**ACTION ITEM**
Pictures in the entries below are excluded; copy only the lines from the one containing "22: (462, 43, 65.57)" to the one containing "47: (146, 2, 28.45)", both included.

*** DATASET ***

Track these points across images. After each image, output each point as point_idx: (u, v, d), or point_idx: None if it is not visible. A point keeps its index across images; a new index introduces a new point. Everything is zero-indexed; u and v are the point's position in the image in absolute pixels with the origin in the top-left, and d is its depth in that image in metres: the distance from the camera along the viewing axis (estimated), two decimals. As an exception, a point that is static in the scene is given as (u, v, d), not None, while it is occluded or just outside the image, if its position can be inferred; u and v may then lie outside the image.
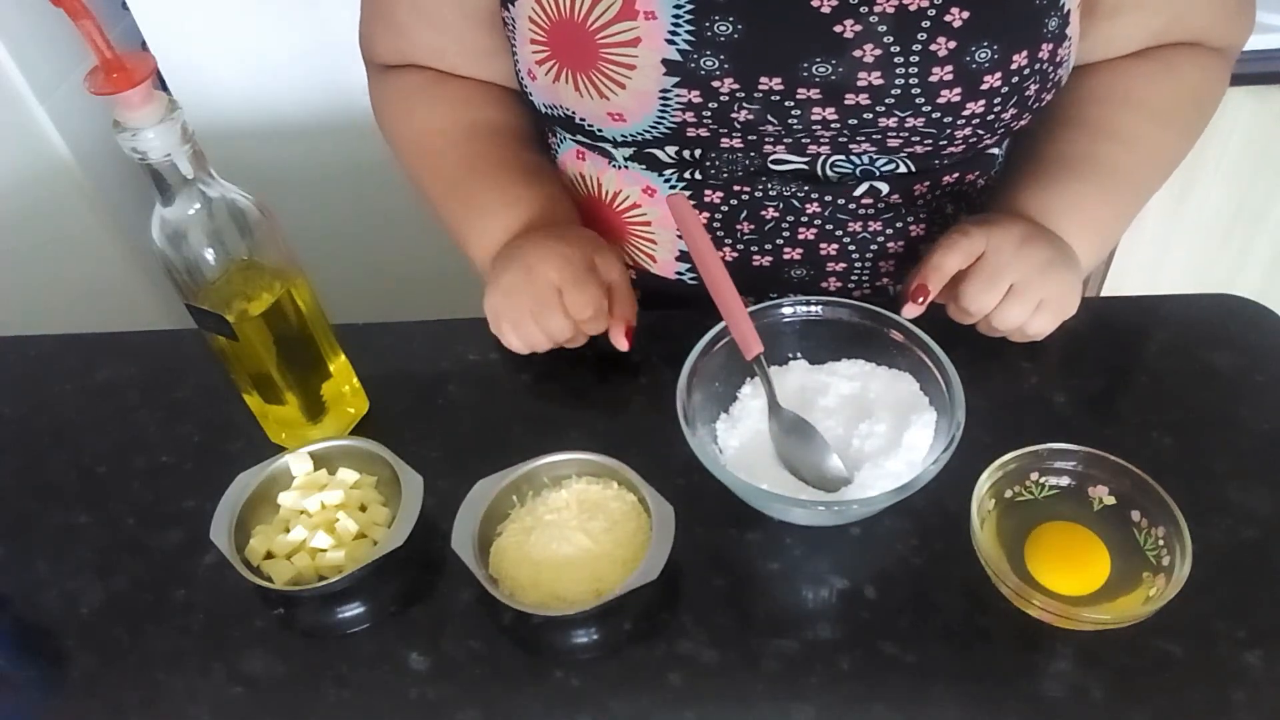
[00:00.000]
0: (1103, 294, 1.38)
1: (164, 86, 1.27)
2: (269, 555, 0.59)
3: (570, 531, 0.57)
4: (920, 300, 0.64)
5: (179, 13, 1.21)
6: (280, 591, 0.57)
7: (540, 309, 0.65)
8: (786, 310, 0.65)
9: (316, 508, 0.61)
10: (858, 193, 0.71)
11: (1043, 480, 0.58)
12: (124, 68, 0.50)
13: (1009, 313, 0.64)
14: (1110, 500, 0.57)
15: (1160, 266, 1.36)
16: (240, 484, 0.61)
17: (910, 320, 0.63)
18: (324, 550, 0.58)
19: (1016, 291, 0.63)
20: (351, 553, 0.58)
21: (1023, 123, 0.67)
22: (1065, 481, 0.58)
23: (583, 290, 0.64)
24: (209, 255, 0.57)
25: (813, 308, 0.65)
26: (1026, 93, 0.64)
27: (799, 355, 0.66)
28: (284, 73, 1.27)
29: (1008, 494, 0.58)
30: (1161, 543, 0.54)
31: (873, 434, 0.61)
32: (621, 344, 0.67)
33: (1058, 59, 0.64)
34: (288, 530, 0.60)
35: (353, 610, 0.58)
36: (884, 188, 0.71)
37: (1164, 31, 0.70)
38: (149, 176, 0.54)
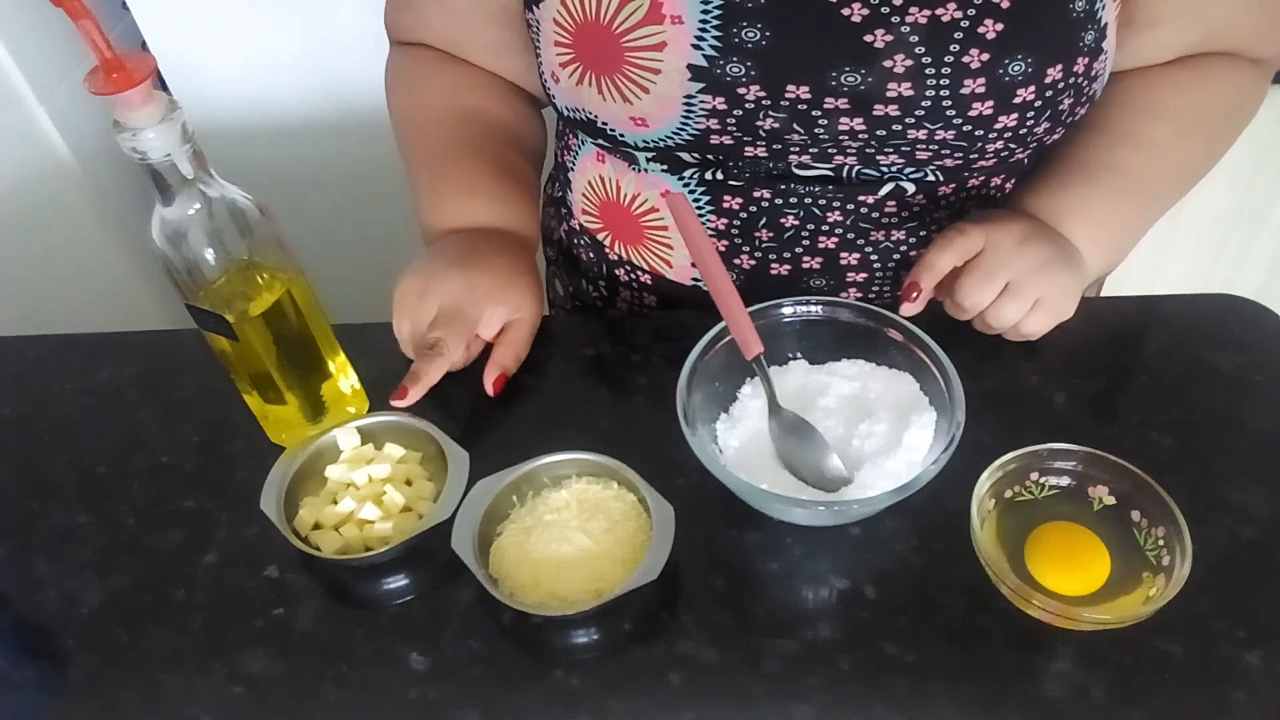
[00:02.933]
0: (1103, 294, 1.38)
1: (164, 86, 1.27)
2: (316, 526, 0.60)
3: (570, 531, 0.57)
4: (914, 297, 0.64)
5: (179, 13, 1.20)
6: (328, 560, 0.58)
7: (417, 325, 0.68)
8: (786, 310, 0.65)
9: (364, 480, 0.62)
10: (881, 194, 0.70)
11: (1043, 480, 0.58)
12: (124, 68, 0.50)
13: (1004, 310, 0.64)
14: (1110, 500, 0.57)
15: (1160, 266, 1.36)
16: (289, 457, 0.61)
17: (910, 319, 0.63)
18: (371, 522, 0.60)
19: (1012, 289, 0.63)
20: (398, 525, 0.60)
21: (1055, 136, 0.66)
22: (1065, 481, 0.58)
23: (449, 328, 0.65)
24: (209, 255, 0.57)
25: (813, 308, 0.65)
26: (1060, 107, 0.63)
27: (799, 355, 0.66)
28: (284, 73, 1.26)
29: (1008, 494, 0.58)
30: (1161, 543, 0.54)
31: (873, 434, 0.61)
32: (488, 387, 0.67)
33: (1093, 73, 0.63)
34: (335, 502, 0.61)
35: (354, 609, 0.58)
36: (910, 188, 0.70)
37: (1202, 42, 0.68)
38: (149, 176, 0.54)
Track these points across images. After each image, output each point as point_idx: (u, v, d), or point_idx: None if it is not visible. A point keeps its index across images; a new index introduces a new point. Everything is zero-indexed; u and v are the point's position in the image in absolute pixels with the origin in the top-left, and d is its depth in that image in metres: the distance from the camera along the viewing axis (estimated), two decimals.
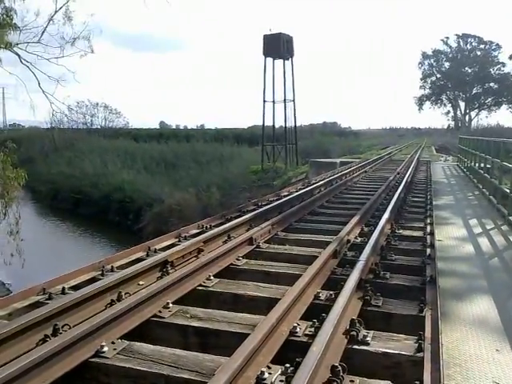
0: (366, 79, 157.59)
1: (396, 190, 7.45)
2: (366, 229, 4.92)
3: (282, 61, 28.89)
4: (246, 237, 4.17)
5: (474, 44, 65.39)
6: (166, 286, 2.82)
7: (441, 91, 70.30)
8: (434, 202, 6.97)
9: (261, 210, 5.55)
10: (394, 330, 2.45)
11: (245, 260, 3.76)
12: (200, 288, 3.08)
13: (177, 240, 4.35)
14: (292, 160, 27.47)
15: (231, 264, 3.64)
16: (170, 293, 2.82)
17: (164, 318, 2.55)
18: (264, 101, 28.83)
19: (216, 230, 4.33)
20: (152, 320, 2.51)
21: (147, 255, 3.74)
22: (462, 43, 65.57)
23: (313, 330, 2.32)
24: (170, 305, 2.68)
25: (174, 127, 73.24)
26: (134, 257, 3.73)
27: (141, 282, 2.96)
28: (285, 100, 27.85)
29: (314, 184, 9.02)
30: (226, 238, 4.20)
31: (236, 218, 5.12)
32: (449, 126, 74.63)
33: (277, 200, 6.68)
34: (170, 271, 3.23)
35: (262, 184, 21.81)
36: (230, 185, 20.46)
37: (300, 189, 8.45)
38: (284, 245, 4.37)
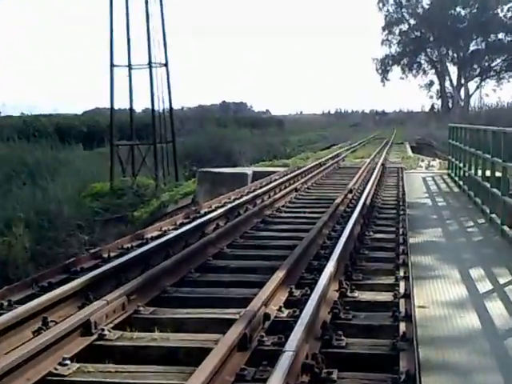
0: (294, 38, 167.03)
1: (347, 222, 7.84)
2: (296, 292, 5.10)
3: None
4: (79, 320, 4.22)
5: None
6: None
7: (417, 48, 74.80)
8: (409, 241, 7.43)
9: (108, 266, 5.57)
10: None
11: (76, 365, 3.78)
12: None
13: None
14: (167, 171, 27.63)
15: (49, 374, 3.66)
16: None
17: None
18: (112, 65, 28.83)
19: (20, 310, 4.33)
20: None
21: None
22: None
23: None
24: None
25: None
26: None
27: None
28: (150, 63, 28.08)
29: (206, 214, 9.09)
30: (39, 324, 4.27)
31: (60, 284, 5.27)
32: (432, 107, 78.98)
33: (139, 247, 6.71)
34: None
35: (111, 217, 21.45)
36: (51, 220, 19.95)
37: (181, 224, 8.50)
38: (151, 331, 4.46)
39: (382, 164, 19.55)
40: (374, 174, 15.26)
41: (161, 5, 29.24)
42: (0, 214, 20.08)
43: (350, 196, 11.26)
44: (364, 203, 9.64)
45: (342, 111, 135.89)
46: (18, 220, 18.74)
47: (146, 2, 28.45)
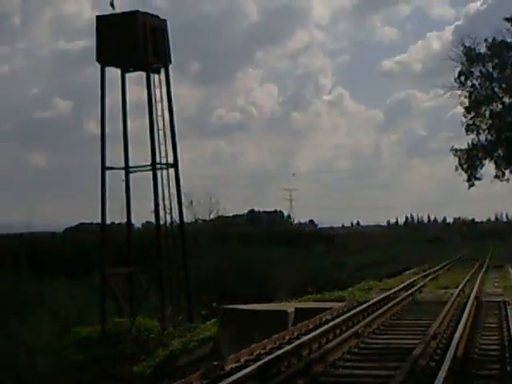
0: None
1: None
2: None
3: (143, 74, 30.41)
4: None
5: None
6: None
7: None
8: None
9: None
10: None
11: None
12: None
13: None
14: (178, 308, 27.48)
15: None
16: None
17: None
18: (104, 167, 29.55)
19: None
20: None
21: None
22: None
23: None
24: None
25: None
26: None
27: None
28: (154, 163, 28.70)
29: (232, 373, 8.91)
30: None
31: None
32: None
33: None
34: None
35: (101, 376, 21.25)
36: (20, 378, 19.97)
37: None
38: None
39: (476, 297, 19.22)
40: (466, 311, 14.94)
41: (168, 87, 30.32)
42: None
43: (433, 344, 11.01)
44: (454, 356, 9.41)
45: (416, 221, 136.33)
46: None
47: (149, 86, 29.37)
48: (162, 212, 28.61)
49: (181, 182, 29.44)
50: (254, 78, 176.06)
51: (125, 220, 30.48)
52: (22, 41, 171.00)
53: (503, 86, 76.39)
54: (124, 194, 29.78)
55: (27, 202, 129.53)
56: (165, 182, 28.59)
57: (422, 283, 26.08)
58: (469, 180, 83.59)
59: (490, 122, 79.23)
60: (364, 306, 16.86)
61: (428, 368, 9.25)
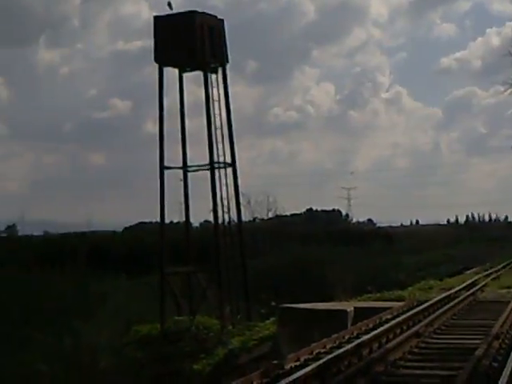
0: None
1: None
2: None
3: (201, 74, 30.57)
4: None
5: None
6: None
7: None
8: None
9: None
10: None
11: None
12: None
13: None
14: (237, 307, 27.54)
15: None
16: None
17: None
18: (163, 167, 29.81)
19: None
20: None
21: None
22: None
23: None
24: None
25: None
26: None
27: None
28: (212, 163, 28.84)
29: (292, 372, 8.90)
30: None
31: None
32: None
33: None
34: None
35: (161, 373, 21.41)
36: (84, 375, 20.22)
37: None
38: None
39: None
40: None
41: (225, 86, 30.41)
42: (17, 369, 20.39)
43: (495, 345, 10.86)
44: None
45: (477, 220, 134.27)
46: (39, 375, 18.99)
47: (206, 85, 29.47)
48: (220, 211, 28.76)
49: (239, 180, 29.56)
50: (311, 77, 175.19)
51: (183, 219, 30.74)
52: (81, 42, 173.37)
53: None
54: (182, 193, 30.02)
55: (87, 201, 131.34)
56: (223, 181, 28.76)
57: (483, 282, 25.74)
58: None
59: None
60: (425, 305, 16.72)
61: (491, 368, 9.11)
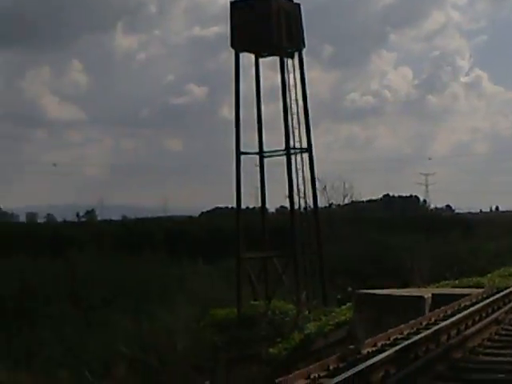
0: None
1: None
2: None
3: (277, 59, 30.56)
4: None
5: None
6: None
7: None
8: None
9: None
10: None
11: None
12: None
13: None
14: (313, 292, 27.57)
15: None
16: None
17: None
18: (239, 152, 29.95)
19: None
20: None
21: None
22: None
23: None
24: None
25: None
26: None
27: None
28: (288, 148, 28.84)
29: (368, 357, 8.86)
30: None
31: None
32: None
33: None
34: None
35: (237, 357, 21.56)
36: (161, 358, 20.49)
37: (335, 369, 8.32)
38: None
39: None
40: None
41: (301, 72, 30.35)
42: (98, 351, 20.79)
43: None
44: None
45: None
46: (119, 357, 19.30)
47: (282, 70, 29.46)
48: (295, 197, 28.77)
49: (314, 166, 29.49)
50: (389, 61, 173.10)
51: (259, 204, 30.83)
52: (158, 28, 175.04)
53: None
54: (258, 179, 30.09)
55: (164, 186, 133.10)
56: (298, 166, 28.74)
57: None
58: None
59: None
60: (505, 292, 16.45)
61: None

*** End of DATASET ***

**EXERCISE RESPONSE**
22: (462, 43, 65.57)
23: (313, 330, 2.32)
24: (170, 305, 2.68)
25: (174, 127, 73.24)
26: (134, 257, 3.73)
27: (141, 282, 2.96)
28: (285, 100, 27.85)
29: (314, 184, 9.02)
30: (226, 238, 4.20)
31: (236, 218, 5.12)
32: (449, 126, 74.63)
33: (277, 200, 6.68)
34: (170, 271, 3.23)
35: (262, 184, 21.81)
36: (230, 185, 20.46)
37: (300, 189, 8.45)
38: (284, 245, 4.37)
0: (294, 38, 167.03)
1: (347, 222, 7.84)
2: (296, 292, 5.10)
3: None
4: (79, 320, 4.22)
5: None
6: None
7: (417, 48, 74.80)
8: (409, 241, 7.43)
9: (108, 266, 5.57)
10: None
11: (76, 365, 3.78)
12: None
13: None
14: (167, 171, 27.63)
15: (49, 374, 3.66)
16: None
17: None
18: (112, 65, 28.83)
19: (20, 310, 4.33)
20: None
21: None
22: None
23: None
24: None
25: None
26: None
27: None
28: (150, 63, 28.08)
29: (206, 214, 9.09)
30: (39, 324, 4.27)
31: (60, 284, 5.27)
32: (432, 107, 78.98)
33: (139, 247, 6.71)
34: None
35: (111, 217, 21.45)
36: (51, 220, 19.95)
37: (181, 224, 8.50)
38: (151, 331, 4.46)
39: (382, 164, 19.55)
40: (374, 174, 15.26)
41: (161, 5, 29.24)
42: (0, 214, 20.08)
43: (350, 196, 11.26)
44: (364, 203, 9.64)
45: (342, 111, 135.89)
46: (18, 220, 18.74)
47: (146, 2, 28.45)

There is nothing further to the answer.